Any woman who pursues a career in AI-related fields will find enormous demand for her skills in the market. But by EY’s estimates women currently hold only 20% of roles creating bots in major tech companies – meaning that they are under-represented in one of the careers of the future.
This is especially concerning when one looks at AI’s growing influence in our lives – from recruitment to loan applications. If women are under-represented in AI, there is a real danger that many of the biases of our unequal society will become deeply embedded into AI systems. This is because AI learns from the data it is fed by its developers.
One example of this was an algorithm Amazon developed to rate candidates for software developer jobs and other technical posts. The computer models unfairly favoured male candidates based on nothing more than the fact that the bulk of successful resumes in its database were from men.

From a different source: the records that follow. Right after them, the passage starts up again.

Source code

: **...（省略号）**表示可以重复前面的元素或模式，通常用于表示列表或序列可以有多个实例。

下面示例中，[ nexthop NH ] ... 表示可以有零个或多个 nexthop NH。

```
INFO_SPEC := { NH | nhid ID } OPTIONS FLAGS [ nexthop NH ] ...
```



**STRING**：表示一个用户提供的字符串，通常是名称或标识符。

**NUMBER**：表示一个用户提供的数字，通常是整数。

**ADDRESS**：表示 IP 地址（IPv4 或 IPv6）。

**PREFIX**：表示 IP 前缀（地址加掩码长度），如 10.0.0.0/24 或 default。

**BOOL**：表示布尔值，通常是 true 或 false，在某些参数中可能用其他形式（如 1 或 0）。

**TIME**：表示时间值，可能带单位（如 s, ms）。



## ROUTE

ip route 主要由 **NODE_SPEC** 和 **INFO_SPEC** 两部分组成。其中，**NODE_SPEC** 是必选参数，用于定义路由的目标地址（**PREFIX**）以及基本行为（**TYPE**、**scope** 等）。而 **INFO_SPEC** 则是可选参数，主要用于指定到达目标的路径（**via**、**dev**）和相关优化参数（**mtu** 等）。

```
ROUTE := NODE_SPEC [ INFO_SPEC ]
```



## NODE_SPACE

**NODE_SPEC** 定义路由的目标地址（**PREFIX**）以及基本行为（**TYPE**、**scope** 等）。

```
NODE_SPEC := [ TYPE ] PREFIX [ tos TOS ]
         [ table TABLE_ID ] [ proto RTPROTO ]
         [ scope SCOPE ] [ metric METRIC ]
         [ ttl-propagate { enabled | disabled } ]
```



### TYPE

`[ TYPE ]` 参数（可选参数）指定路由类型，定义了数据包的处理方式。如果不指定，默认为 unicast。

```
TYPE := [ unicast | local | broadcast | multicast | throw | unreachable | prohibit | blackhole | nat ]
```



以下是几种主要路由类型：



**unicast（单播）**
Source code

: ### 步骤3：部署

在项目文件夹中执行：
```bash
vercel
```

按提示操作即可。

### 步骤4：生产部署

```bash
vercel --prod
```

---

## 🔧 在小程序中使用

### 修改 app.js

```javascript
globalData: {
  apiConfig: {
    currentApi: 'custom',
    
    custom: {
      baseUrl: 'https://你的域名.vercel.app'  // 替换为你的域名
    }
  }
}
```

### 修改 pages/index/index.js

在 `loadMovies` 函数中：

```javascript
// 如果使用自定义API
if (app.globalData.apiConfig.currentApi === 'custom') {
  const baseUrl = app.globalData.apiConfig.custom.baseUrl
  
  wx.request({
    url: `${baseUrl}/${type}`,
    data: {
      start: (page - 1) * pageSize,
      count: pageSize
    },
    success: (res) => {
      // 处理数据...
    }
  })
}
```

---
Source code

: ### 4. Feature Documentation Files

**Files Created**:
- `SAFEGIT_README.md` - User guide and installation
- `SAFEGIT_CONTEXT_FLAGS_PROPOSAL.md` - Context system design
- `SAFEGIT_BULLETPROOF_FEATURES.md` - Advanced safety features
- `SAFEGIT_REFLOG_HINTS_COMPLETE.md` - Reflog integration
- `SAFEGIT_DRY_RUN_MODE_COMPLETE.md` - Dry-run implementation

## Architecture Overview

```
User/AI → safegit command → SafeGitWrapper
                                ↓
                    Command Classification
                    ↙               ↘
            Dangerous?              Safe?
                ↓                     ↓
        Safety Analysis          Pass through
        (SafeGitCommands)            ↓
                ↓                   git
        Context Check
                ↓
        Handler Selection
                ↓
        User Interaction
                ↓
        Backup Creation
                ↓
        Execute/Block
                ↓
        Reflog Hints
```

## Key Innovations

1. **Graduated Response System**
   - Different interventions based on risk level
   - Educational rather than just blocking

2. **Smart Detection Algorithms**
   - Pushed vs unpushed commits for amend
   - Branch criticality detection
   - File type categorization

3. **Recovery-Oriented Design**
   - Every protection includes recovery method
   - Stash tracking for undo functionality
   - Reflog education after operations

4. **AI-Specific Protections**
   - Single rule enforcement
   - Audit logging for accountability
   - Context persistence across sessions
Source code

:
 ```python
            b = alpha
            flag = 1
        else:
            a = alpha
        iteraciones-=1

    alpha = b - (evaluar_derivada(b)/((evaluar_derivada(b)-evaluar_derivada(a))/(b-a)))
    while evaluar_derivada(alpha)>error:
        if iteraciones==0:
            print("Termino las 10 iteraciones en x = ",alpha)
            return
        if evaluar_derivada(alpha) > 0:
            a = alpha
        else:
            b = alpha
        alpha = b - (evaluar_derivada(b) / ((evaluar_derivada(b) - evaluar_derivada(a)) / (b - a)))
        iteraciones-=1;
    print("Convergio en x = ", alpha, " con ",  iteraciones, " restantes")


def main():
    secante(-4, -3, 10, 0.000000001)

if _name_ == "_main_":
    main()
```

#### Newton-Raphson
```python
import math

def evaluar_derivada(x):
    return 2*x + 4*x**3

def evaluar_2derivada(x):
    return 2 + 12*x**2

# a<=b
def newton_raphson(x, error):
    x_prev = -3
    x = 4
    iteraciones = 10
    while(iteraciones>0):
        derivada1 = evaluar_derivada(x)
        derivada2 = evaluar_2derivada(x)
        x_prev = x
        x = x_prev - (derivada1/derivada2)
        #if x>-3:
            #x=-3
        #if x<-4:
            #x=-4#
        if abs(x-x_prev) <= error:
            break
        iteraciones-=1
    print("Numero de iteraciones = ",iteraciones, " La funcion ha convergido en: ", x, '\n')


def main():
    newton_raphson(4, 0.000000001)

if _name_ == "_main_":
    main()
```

When one flips this around, it’s possible to envision building AI solutions that remove human bias and unfair discrimination from decision-making—helping to create a fairer world where technology assesses applications for jobs, home loans, and so on, without the impact of human prejudices.
By 2025, the IoT market is expected to grow to around 75 billion connected devices—cars, home appliances and sensors, wearable computers, smart office tools, equipment in smart factories, and more besides. As with AI, this technology will have an increasingly large impact on our daily lives.
That’s why it’s critical for women to get involved—the tech industry has not always grasped what women customers are looking for. Organisations such as Women of Wearables are trying to change this by championing solutions tailored to women’s health, privacy and professional concerns.
For example, we’re seeing ‘FemTech’ health wearable solutions that encompass functionality for periods, fertility and motherhood – issues that have been ignored in male-led, ‘gender-blind’ app and device development processes.
Blockchain and cryptocurrency have been viewed as a boys’ club, but that is changing fast. Apart from blockchain’s potential role in changing how we transact and how many corporate business processes work, there is growing excitement about using it to empower marginalised, financially excluded people.
In many poorer parts of the world, women are under- or unbanked. They have worse access to financial services than men. In turn, this often means they need to travel long distances when they need to make a payment or remittance, or that they need to store money under their beds. Blockchain could offer tools that solve age old-problems for the financially excluded, such as digital identity management, credit scoring, storing savings and simple, trusted transactions.